Oglesby thus represents a road not taken by SDS, and I wish I could report that he has written a better memoir about the days in which he argued for that alternative. But since he asks us repeatedly in Ravens in the Storm to trust his reconstruction of conversations with Dohrn and others--conversations that took place decades earlier and that spread out over many pages--it is not reassuring to find a text so riddled with obvious errors. He has New York Times reporter Harrison Salisbury filing a famous series of articles on the bombing of Hanoi in 1968 (actually 1966) and the Paris Peace Accords adopted in 1975 (actually 1973). He writes that he admired Black Panther Eldridge Cleaver's book Soul on Ice when it came out in 1968 but "didn't know yet that his record included several rapes" (crimes that, in fact, Cleaver discusses in the opening chapter of Soul on Ice). He has the Weatherman "simultaneously" bombing "eight court houses across the country where movement-related cases were being heard" in October 1969 (they actually bombed two courthouses, a year later.) And so on. The Oglesby legacy is much better served by a re-reading of "Notes on a Decade Ready for the Dustbin."
The last of the wave of new books on SDS is Students for a Democratic Society: A Graphic History, a radical comix-inspired work edited by historian and former SDSer Paul Buhle. Buhle is one of the "radical elders" who in 2006 oversaw the launching of a new group claiming the SDS name along with descent from the original. This volume seems intended as a combination recruiting pamphlet and internal education document--and its mixed intent is its principal problem, since it jumbles together genuine history with alluring mythology. I can't quite imagine what an undergraduate today would take away from it, other than a confusing mishmash of contradictory ideas about SDS's role in the 1960s. The opening chapter, "SDS Highlights," written by graphic novelist Harvey Pekar and illustrated by Gary Dumm, offers a good overview of SDS's rise and fall, with an appropriate emphasis on the ever-widening split in the late 1960s between chapter members and the national leadership caste ("Man," an SDSer in one panel complains to another, "the N.O. [National Office] doesn't ask us anything. They go ahead and do what they want"). Progressive Labor and Weatherman come in for well-deserved knocks. But some of the later contributions by other authors seem to take it all back, at least as far as Weatherman is concerned.
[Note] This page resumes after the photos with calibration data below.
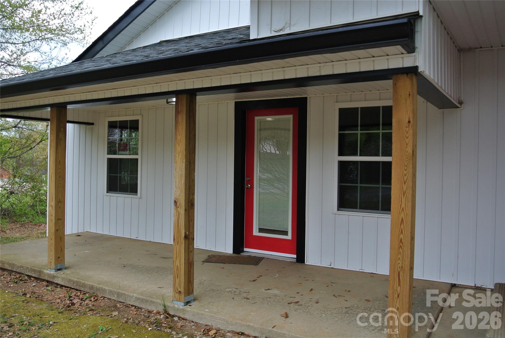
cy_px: 169
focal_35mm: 31
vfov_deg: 42.4
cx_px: 252
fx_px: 435
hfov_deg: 60.2
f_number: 4
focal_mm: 11.8
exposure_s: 1/250
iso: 100
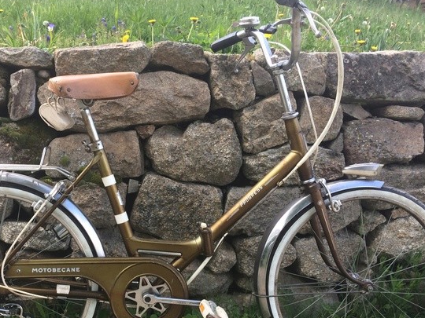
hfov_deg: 43.5
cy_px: 214
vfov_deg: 33.3
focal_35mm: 43
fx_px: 528
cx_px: 157
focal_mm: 4.15
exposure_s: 1/247
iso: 32
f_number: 2.2
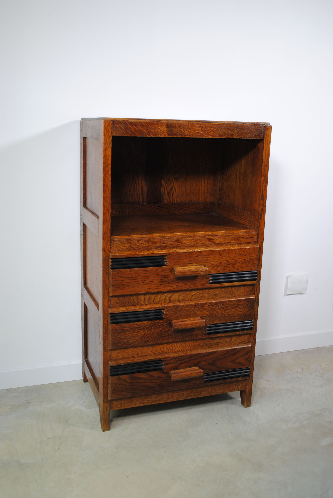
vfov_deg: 53.1
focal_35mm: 36
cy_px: 249
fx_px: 498
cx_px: 166
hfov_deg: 37.0
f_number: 4.5
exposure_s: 1/20
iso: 100
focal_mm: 24
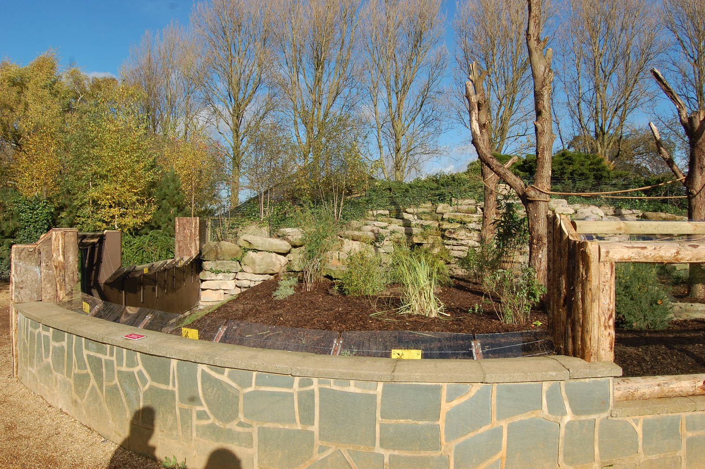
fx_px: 528
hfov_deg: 67.4
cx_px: 352
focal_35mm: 27
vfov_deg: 47.9
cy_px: 234
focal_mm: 18
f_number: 9
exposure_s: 1/320
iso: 200
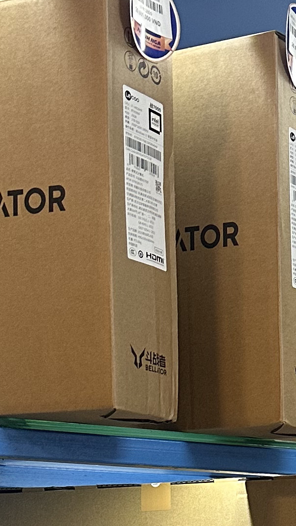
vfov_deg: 20.6
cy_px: 597
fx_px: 1368
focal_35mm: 98
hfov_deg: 11.5
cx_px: 529
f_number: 1.78
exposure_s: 1/121
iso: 200
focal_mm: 6.86
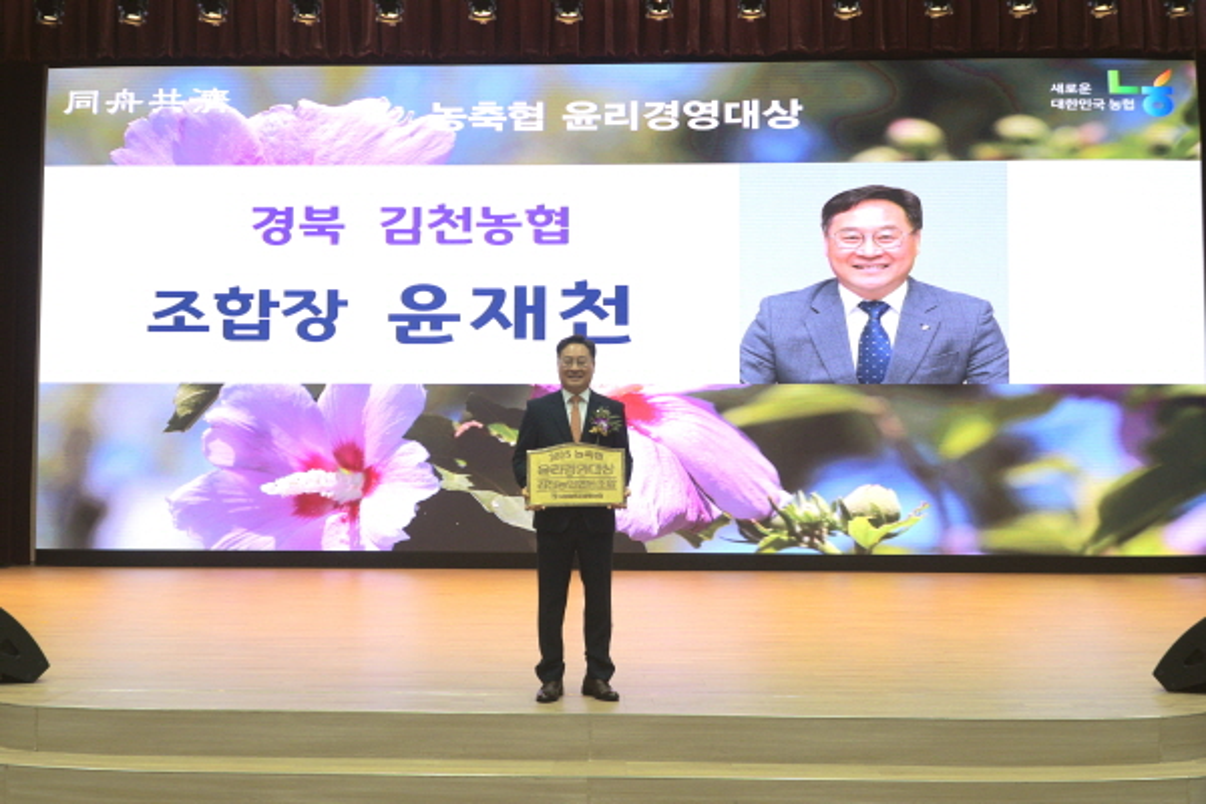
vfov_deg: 40.0
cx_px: 603
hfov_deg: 57.2
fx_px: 1105
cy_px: 402
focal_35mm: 33
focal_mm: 22
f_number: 4
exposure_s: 1/161
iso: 250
An entire page is devoted to a poem written in 1970 commemorating Ted Gold, one of Cathy Wilkerson's three comrades who died in the Townhouse Explosion, including the line "he is dead/Of a bomb meant for better targets." Really? Would the "better targets" have been just the soldiers at the dance at Fort Dix, or would they have included their girlfriends and wives as well?
The final chapter, written by Buhle and fellow radical elder and former Weatherman Bruce Rubenstein, is pure recruiting pamphlet. Rubenstein is depicted in the opening panel claiming that the new SDS "is back [and] as strong as it was in 1966"--a dubious proposition both mathematically and politically. Marx famously commented that history repeats itself first as tragedy and then as farce; he never dreamed there would be a further cycle in which it would reappear yet again, even further diminished, as comix.